What is being asked —
Repeat every entry exactly. Do not include the pictures.

Extracted page text data —
****************************************

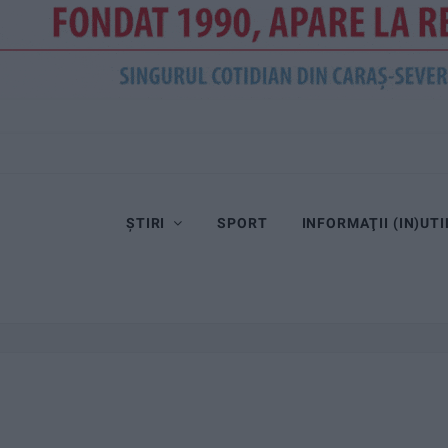
ȘTIRI
SPORT
INFORMAŢII (IN)UTI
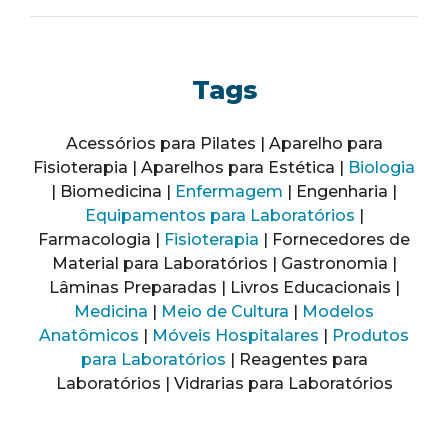
Tags
Acessórios para Pilates | Aparelho para
Fisioterapia | Aparelhos para Estética |
Biologia
| Biomedicina |
Enfermagem
| Engenharia |
Equipamentos para Laboratórios
|
Farmacologia |
Fisioterapia
| Fornecedores de
Material para Laboratórios | Gastronomia |
Lâminas Preparadas | Livros Educacionais |
Medicina
|
Meio de Cultura
|
Modelos
Anatômicos
|
Móveis Hospitalares
|
Produtos
para Laboratórios
| Reagentes para
Laboratórios | Vidrarias para Laboratórios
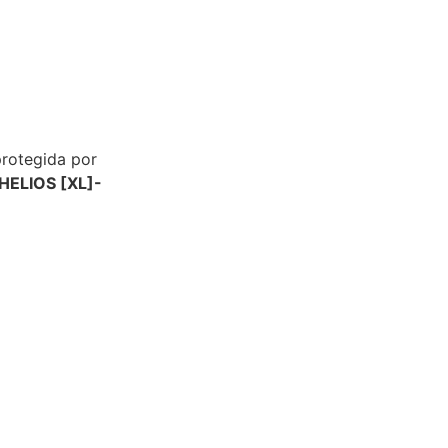
protegida por
HELIOS [XL]-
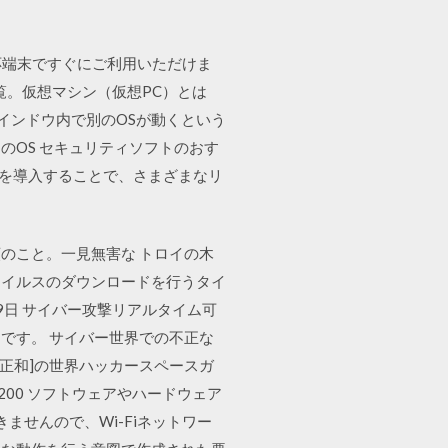
リ 無料 対応端末ですぐにご利用いただけま
ャルPC一覧。仮想マシン（仮想PC）とは
ウインドウ内で別のOSが動くという
のOS セキュリティソフトのおす
フト」を導入することで、さまざまなリ
のこと。一見無害な トロイの木
ウイルスのダウンロードを行うタイ
9日 サイバー攻撃リアルタイム可
です。 サイバー世界での不正な
 正和]の世界ハッカースペースガ
2,200 ソフトウェアやハードウェア
きませんので、Wi-Fiネットワー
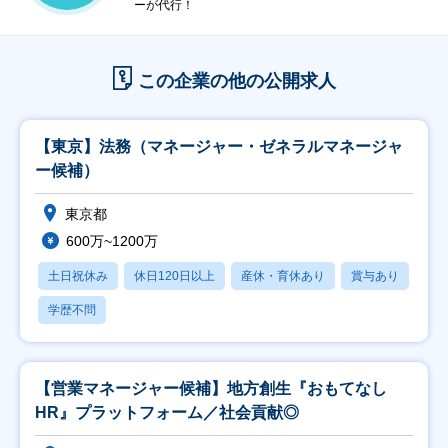
ーが代行！
この企業の他の公開求人
【東京】法務（マネージャー・ゼネラルマネージャ
ー候補）
東京都
600万~1200万
土日祝休み
休日120日以上
産休・育休あり
賞与あり
学歴不問
【営業マネージャー候補】地方創生『おもてなし
HR』プラットフォーム／社会貢献◎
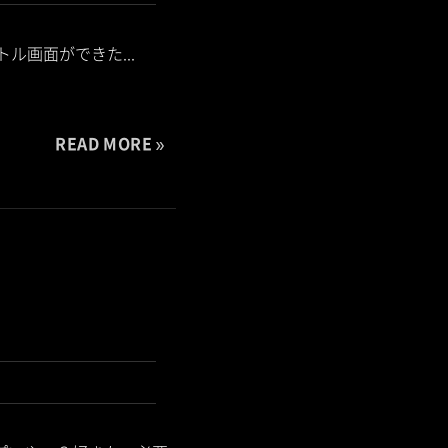
タイトル画面ができた...
READ MORE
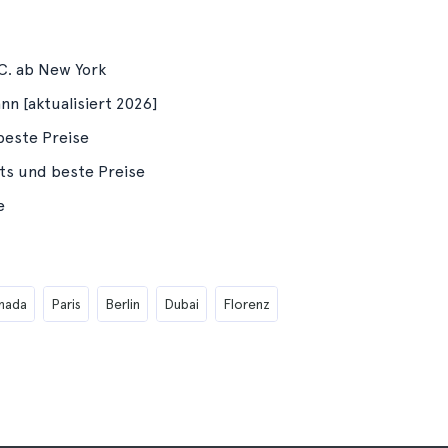
C. ab New York
nn [aktualisiert 2026]
beste Preise
ts und beste Preise
e
nada
Paris
Berlin
Dubai
Florenz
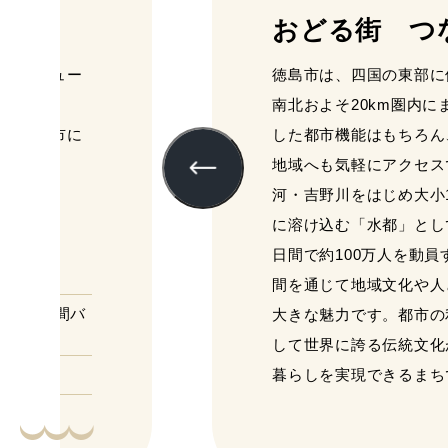
おどる街 つ
館、アミュー
徳島市は、四国の東部に
南北およそ20km圏内
ある徳島市に
した都市機能はもちろん
地域へも気軽にアクセス
河・吉野川をはじめ大小
に溶け込む「水都」とし
日間で約100万人を動
間を通じて地域文化や人
バス、民間バ
大きな魅力です。都市の
して世界に誇る伝統文化
暮らしを実現できるまち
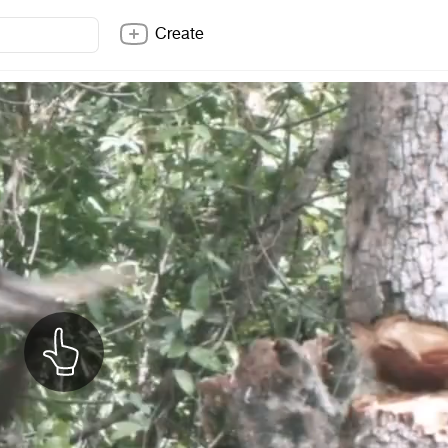
Create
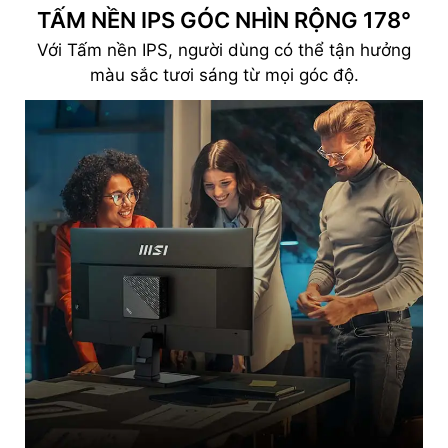
TẤM NỀN IPS GÓC NHÌN RỘNG 178°
Với Tấm nền IPS, người dùng có thể tận hưởng
màu sắc tươi sáng từ mọi góc độ.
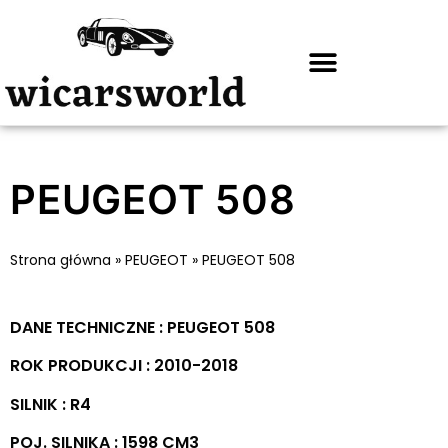
PEUGEOT 508
Strona główna
»
PEUGEOT
»
PEUGEOT 508
DANE TECHNICZNE : PEUGEOT 508
ROK PRODUKCJI : 2010-2018
SILNIK : R4
POJ. SILNIKA : 1598 CM3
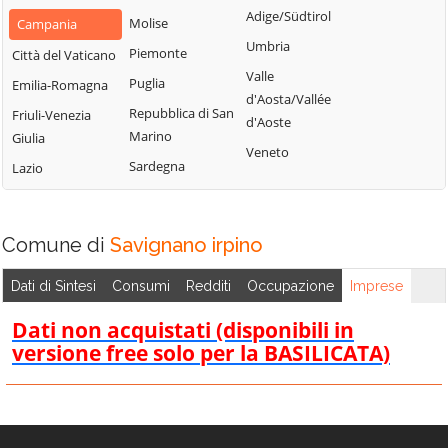
Montemarano
Santa Paolina
Adige/Südtirol
Molise
Campania
Casalbore
Montemiletto
Santo Stefano
Umbria
Piemonte
Città del Vaticano
Cassano Irpino
del Sole
Monteverde
Valle
Puglia
Emilia-Romagna
Castel Baronia
d'Aosta/Vallée
Savignano
Montoro
Repubblica di San
Friuli-Venezia
Castelfranci
d'Aoste
Irpino
Morra De Sanctis
Marino
Giulia
Castelvetere sul
Veneto
Scampitella
Moschiano
Sardegna
Lazio
Calore
Senerchia
Mugnano del
Cervinara
Serino
Cardinale
Cesinali
Comune di
Savignano irpino
Sirignano
Nusco
Chianche
Solofra
Ospedaletto
Dati di Sintesi
Consumi
Redditi
Occupazione
Imprese
Chiusano di San
d'Alpinolo
Sorbo Serpico
Domenico
Dati non acquistati (disponibili in
Pago del Vallo di
Sperone
Contrada
versione free solo per la BASILICATA)
Lauro
Sturno
Conza della
Parolise
Summonte
Campania
Paternopoli
Taurano
Domicella
Petruro Irpino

****************************************

Output below —
ȘTIRI
SPORT
INFORMAŢII (IN)UTI
Tags
Acessórios para Pilates | Aparelho para
Fisioterapia | Aparelhos para Estética |
Biologia
| Biomedicina |
Enfermagem
| Engenharia |
Equipamentos para Laboratórios
|
Farmacologia |
Fisioterapia
| Fornecedores de
Material para Laboratórios | Gastronomia |
Lâminas Preparadas | Livros Educacionais |
Medicina
|
Meio de Cultura
|
Modelos
Anatômicos
|
Móveis Hospitalares
|
Produtos
para Laboratórios
| Reagentes para
Laboratórios | Vidrarias para Laboratórios
protegida por
HELIOS [XL]-
リ 無料 対応端末ですぐにご利用いただけま
ャルPC一覧。仮想マシン（仮想PC）とは
ウインドウ内で別のOSが動くという
のOS セキュリティソフトのおす
フト」を導入することで、さまざまなリ
のこと。一見無害な トロイの木
ウイルスのダウンロードを行うタイ
9日 サイバー攻撃リアルタイム可
です。 サイバー世界での不正な
 正和]の世界ハッカースペースガ
2,200 ソフトウェアやハードウェア
きませんので、Wi-Fiネットワー
ーが代行！
この企業の他の公開求人
【東京】法務（マネージャー・ゼネラルマネージャ
ー候補）
東京都
600万~1200万
土日祝休み
休日120日以上
産休・育休あり
賞与あり
学歴不問
【営業マネージャー候補】地方創生『おもてなし
HR』プラットフォーム／社会貢献◎
タイトル画面ができた...
READ MORE
C. ab New York
nn [aktualisiert 2026]
beste Preise
ts und beste Preise
e
nada
Paris
Berlin
Dubai
Florenz
おどる街 つ
館、アミュー
徳島市は、四国の東部に
南北およそ20km圏内
ある徳島市に
した都市機能はもちろん
地域へも気軽にアクセス
河・吉野川をはじめ大小
に溶け込む「水都」とし
日間で約100万人を動
間を通じて地域文化や人
バス、民間バ
大きな魅力です。都市の
して世界に誇る伝統文化
暮らしを実現できるまち
Create
TẤM NỀN IPS GÓC NHÌN RỘNG 178°
Với Tấm nền IPS, người dùng có thể tận hưởng
màu sắc tươi sáng từ mọi góc độ.
PEUGEOT 508
Strona główna
»
PEUGEOT
»
PEUGEOT 508
DANE TECHNICZNE : PEUGEOT 508
ROK PRODUKCJI : 2010-2018
SILNIK : R4
POJ. SILNIKA : 1598 CM3
Montemarano
Santa Paolina
Adige/Südtirol
Molise
Campania
Casalbore
Montemiletto
Santo Stefano
Umbria
Piemonte
Città del Vaticano
Cassano Irpino
del Sole
Monteverde
Valle
Puglia
Emilia-Romagna
Castel Baronia
d'Aosta/Vallée
Savignano
Montoro
Repubblica di San
Friuli-Venezia
Castelfranci
d'Aoste
Irpino
Morra De Sanctis
Marino
Giulia
Castelvetere sul
Veneto
Scampitella
Moschiano
Sardegna
Lazio
Calore
Senerchia
Mugnano del
Cervinara
Serino
Cardinale
Cesinali
Comune di
Savignano irpino
Sirignano
Nusco
Chianche
Solofra
Ospedaletto
Dati di Sintesi
Consumi
Redditi
Occupazione
Imprese
Chiusano di San
d'Alpinolo
Sorbo Serpico
Domenico
Dati non acquistati (disponibili in
Pago del Vallo di
Sperone
Contrada
versione free solo per la BASILICATA)
Lauro
Sturno
Conza della
Parolise
Summonte
Campania
Paternopoli
Taurano
Domicella
Petruro Irpino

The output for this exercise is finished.